Rutgers Cancer Institute, New Jersey’s only National Cancer Institute-designated Comprehensive Cancer Center, offers the most advanced cancer treatment options including bone marrow transplantation, proton therapy, CAR T-cell therapy and complex surgical procedures. Along with clinical trials and novel therapeutics such as precision medicine and immunotherapy – many of which are not widely available – patients have access to these cutting-edge therapies at Rutgers Cancer Institute of New Jersey in New Brunswick and Rutgers Cancer Institute of New Jersey at University Hospital in Newark, as well as through RWJBarnabas Health facilities.

“Cancer is a global issue that needs to be met with global collaboration. This investment in team science encourages diverse thinking to problems like cachexia that have long hindered research progress,” said David Scott, director of Cancer Grand Challenges, Cancer Research UK. “Cancer Grand Challenges provides the multidisciplinary teams the time, space and funding to foster innovation and a transformative approach. CANCAN is one of four newly funded teams joining a scientific community addressing unmet clinical needs across cancer research.”
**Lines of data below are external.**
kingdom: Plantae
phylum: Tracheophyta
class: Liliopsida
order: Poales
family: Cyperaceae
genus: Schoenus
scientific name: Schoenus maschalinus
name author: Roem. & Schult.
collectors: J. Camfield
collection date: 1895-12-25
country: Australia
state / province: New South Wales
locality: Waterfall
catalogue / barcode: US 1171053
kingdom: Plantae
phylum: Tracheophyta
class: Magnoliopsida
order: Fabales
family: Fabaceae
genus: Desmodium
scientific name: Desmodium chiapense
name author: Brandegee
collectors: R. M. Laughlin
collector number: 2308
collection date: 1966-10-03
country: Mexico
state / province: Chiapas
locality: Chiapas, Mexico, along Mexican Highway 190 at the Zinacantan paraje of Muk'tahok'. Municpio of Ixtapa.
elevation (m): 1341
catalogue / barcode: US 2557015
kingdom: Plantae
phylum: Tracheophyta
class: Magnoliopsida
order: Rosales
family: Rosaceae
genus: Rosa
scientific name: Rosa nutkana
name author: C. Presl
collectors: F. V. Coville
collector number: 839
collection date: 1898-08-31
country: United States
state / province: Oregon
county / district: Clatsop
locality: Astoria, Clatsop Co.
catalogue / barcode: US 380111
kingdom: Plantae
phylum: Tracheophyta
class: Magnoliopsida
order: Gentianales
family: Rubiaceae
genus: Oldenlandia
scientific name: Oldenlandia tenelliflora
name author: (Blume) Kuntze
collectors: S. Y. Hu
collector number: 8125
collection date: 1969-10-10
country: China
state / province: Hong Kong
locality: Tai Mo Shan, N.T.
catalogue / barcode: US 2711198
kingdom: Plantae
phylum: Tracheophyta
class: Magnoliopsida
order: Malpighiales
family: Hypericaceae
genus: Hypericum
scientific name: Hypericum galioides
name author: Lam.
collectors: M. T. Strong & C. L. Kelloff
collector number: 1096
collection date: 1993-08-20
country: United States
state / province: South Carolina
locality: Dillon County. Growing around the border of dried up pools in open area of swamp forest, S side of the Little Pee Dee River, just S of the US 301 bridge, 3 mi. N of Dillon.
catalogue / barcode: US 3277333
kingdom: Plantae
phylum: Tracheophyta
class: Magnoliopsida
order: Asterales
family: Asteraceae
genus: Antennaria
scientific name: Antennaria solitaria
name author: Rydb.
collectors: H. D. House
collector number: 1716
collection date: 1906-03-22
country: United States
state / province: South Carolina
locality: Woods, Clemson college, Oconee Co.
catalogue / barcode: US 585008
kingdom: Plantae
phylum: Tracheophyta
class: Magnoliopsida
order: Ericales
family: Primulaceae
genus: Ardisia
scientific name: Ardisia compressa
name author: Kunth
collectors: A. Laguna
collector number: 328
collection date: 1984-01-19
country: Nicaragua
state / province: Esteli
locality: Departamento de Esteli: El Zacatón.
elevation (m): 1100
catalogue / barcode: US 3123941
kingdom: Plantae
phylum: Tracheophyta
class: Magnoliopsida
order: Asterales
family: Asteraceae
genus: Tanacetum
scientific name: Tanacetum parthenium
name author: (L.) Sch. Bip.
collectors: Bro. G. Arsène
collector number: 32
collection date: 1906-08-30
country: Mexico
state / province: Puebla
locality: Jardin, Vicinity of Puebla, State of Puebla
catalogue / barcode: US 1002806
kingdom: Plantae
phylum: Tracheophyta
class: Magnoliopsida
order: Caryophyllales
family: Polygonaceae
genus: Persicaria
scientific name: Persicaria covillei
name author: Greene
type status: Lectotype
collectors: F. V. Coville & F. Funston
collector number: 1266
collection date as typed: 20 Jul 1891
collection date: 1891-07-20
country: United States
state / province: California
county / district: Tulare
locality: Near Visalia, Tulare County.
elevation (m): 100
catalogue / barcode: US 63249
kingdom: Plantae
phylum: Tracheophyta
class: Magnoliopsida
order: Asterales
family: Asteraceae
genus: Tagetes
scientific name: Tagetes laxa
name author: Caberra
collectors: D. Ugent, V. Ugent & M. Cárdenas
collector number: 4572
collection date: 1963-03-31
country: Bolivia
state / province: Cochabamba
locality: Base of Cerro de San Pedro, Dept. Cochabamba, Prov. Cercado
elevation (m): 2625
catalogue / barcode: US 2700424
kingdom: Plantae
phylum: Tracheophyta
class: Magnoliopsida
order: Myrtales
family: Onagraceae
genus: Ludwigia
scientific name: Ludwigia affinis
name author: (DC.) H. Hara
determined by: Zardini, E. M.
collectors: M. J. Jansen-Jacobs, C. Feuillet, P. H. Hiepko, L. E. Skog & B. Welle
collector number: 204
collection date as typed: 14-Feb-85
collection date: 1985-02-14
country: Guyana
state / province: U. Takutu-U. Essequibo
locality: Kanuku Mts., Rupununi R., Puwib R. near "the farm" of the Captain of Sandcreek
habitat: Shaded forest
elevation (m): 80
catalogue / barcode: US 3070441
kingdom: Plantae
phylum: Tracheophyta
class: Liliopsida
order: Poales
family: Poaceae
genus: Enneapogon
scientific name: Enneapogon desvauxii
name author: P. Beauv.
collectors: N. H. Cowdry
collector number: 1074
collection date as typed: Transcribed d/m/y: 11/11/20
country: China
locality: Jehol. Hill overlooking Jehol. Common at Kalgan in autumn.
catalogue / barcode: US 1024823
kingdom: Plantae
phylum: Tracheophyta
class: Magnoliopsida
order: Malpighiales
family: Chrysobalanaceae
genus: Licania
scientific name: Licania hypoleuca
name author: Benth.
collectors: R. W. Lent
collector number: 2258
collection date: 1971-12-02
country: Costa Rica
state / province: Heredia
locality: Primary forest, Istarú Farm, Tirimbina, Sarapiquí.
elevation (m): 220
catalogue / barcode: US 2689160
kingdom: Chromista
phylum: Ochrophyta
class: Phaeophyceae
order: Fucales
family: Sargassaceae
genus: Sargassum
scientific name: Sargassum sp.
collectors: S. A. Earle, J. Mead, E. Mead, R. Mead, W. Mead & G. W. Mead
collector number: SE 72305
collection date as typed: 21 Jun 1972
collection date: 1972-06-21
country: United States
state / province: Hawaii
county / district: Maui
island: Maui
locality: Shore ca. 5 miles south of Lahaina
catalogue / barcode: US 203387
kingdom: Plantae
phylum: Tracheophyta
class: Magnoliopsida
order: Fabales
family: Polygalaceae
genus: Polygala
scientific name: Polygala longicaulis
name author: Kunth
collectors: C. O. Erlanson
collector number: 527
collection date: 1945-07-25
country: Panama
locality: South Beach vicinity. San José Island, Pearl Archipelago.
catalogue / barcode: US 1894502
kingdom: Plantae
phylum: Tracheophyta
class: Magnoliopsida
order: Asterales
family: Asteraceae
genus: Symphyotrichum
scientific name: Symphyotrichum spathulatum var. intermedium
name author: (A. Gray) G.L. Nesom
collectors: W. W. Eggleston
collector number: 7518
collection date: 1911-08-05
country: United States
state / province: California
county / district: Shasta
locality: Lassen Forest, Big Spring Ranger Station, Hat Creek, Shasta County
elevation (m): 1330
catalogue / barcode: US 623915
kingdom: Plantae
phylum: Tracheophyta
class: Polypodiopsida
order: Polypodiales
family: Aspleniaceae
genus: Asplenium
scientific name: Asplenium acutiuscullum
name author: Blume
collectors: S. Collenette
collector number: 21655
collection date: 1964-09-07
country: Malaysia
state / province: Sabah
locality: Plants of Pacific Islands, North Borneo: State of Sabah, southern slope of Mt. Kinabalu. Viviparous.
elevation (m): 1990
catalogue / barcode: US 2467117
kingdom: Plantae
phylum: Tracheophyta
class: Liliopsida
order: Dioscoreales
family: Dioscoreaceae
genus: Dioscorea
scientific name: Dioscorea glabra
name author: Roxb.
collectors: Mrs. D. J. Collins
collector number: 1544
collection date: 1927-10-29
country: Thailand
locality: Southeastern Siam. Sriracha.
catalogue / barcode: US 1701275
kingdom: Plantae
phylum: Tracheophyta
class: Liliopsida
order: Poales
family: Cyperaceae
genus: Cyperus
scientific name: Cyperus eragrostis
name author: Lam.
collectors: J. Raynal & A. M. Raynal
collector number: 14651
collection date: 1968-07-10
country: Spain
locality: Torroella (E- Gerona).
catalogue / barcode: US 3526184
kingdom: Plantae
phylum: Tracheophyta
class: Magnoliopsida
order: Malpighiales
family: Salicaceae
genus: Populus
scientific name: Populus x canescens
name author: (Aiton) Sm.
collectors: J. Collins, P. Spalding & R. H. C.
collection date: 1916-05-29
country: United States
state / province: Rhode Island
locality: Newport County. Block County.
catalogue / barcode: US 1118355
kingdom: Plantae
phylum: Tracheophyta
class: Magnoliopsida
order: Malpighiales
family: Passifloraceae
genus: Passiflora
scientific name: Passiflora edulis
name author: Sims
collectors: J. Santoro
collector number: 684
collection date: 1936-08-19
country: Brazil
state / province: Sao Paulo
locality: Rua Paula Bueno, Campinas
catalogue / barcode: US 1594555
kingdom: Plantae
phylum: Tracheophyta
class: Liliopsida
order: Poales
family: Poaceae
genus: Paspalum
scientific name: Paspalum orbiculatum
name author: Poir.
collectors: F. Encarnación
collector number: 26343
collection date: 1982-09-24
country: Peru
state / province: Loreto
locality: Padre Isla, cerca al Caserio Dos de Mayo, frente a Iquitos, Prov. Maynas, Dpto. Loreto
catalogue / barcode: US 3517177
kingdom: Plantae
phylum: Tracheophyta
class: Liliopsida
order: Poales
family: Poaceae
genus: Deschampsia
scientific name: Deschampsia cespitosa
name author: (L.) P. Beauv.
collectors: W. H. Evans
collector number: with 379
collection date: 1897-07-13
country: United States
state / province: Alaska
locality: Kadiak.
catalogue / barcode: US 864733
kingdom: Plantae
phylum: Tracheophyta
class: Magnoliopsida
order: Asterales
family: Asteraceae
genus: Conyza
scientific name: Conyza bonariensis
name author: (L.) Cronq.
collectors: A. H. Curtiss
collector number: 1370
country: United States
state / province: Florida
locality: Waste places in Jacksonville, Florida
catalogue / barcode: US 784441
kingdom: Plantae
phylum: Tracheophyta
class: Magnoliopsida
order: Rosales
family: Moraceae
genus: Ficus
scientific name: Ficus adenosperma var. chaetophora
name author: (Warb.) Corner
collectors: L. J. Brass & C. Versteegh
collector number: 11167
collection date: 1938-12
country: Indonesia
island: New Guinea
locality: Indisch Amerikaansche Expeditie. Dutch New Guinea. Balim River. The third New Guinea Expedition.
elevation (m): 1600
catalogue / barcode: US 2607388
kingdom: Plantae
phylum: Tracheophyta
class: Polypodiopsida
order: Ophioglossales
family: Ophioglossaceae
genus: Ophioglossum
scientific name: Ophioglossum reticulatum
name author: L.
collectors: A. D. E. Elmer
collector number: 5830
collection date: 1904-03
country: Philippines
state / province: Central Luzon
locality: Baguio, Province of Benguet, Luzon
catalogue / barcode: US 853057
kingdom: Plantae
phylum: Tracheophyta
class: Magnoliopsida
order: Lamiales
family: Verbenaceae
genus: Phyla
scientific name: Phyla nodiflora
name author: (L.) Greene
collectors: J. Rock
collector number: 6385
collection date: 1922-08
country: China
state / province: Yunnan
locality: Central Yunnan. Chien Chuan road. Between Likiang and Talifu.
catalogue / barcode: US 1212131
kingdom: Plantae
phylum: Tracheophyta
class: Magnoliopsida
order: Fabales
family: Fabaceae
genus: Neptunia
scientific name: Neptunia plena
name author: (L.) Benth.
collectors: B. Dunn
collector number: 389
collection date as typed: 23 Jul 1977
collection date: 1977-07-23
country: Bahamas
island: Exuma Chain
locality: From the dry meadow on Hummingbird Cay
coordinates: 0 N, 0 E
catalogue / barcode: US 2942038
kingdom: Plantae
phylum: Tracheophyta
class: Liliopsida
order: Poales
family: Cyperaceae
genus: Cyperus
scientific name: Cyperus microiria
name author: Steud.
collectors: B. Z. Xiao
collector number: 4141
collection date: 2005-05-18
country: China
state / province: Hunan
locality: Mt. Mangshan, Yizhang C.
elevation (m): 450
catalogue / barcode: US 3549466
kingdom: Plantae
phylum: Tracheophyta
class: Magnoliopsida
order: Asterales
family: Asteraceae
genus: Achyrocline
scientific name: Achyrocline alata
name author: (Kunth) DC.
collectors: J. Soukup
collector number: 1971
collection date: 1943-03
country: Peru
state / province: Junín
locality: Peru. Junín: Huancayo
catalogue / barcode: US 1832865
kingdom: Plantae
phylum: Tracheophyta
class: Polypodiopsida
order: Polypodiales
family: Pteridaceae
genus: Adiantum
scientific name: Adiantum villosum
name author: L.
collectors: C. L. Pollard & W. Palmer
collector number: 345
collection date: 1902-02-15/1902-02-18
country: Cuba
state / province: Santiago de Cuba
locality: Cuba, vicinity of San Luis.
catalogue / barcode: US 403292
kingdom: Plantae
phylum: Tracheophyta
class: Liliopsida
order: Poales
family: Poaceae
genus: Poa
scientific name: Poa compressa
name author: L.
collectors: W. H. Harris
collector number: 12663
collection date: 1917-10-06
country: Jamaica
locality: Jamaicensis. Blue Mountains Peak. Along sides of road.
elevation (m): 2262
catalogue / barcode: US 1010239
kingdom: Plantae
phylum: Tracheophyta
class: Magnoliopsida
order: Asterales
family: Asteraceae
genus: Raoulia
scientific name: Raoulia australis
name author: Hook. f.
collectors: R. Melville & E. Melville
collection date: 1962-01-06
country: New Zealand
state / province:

The CANCAN team is one of four new teams announced today as part of Cancer Grand Challenges, representing a total investment of $100 million to diverse, global teams to take on some of the toughest challenges in cancer research. The CANCAN team is spread across 14 institutions across the UK and US: Rutgers Cancer Institute of New Jersey; Weill Cornell Medicine; Cold Spring Harbor Laboratory; Kaiser Permanente Medical Program of Northern California; Cancer Research UK Beatson Institute; Cancer Research UK Cambridge Institute; The Salk Institute for Biological Studies; University of Rochester; Harvard Medical School; Harvard T.H. Chan School of Public Health; Louisiana State University; University of Cambridge; University College London; and the University of Glasgow.

Cancer Grand Challenges is a global funding platform, co-founded by Cancer Research UK and the National Cancer Institute (part of the National Institutes of Health), which supports a community of diverse, global teams to come together, think differently and take on some of cancer’s toughest challenges.